常光寺と安楽寺はともに多くの末寺を有した寺です。常光寺の伝えによるなら、常光寺と安楽寺はもとの佛光寺の末寺であり、それが興正寺の末寺となったことになりますが、この二箇寺が早くに開かれたことは確かで、佛光寺以来の末寺であるとみてよいと思います。

安楽寺には永正十七年に免許状が与えられていますが、この永正十七年の四月十二日、醍醐寺の厳助という僧が山科を訪れ、本願寺や興正寺を見てまわっています。厳助はその時の様子を書きとめていますが、興正寺はとても綺麗であったと記されています。

山科本願寺一見、庭座敷之躰驚目者也、
下妻大輔興正寺以下一覧、美麗超過云々(『永正十七年記』)

まさに安楽寺に免許状が下されたころの興正寺の様子です。山科では興正寺と本願寺は並んで建っており、興正寺と本願寺の関係にしても、本願寺は興正寺を重んじ、興正寺を格別に扱っていました。興正寺が格別に扱われていたことは山科本願寺の報恩講の行事からもうかがえます。

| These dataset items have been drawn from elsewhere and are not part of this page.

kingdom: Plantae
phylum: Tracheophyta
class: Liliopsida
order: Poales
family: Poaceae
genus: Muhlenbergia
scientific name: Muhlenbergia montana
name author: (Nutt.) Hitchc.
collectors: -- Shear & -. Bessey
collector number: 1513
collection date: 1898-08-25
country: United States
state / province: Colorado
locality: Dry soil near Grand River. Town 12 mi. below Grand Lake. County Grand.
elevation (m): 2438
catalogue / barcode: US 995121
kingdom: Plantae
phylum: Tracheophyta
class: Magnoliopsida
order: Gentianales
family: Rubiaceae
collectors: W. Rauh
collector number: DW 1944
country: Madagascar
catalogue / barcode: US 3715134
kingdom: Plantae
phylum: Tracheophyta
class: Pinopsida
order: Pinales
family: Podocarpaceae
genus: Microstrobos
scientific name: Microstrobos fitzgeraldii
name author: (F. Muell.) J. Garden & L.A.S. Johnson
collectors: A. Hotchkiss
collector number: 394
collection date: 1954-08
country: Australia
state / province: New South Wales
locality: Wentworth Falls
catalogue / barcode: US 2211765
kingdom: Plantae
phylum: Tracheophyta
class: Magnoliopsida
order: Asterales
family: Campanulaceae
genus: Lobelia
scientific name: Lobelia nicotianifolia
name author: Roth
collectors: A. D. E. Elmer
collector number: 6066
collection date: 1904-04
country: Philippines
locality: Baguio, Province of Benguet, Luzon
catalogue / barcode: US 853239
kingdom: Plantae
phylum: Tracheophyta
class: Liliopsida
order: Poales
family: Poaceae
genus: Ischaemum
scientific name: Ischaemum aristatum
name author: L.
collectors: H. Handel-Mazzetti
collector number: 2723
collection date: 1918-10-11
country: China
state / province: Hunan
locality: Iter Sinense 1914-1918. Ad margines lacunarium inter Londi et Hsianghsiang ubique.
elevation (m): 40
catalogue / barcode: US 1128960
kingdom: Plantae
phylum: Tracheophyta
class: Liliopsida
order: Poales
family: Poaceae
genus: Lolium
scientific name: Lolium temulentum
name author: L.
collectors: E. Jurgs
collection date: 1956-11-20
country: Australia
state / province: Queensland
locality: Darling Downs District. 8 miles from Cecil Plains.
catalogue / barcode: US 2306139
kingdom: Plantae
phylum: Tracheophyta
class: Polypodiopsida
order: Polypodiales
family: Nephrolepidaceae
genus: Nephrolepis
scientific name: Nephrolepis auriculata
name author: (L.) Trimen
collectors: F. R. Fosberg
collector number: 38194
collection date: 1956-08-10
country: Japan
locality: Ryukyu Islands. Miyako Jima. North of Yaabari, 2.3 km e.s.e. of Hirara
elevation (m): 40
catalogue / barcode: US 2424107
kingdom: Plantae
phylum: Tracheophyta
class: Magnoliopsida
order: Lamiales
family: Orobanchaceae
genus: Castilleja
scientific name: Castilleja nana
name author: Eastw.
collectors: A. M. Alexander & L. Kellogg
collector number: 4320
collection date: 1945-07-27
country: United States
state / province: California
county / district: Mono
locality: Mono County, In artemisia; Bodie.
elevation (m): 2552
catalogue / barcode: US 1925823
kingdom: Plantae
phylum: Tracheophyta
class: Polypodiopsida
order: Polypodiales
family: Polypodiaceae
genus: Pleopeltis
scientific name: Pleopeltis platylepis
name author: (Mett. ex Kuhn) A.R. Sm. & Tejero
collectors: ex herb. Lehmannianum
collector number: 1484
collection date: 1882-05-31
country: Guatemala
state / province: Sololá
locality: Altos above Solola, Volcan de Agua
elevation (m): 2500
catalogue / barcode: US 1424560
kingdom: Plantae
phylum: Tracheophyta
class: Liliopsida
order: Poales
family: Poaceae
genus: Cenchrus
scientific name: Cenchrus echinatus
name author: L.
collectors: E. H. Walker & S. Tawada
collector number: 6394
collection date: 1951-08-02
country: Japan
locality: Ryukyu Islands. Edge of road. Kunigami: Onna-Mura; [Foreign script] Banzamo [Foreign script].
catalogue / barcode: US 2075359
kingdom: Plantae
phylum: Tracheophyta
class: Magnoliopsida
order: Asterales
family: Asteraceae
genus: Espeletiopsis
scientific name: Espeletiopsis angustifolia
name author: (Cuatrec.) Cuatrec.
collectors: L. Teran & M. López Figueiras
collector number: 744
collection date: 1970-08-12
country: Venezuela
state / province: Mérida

廿五日ノ朝□□興正寺殿ナイチンへ御参候テ御ツトメ御沙汰候
(『永正十七年元旦ヨリ儀式』)

報恩講期間中の十一月二十五日の朝、興正寺が内陣で勤行をつとめるのだと述べられています。この記事が書かれる『永正十七年元旦ヨリ儀式』は山科本願寺の年中行事を記した書です。山科本願寺では毎年、十一月二十五日の朝に興正寺が勤行を行なっていたのです。この二十五日朝の勤行は山科で行われていたことが確認できますが、のちの本願寺の所在地である大坂では行われていたことが確認できなくなります。二十五日の興正寺の勤行は本願寺の御影堂で行われるものです。明らかに特別な勤行であり、興正寺が格別な扱いをうけていたことがうかがえます。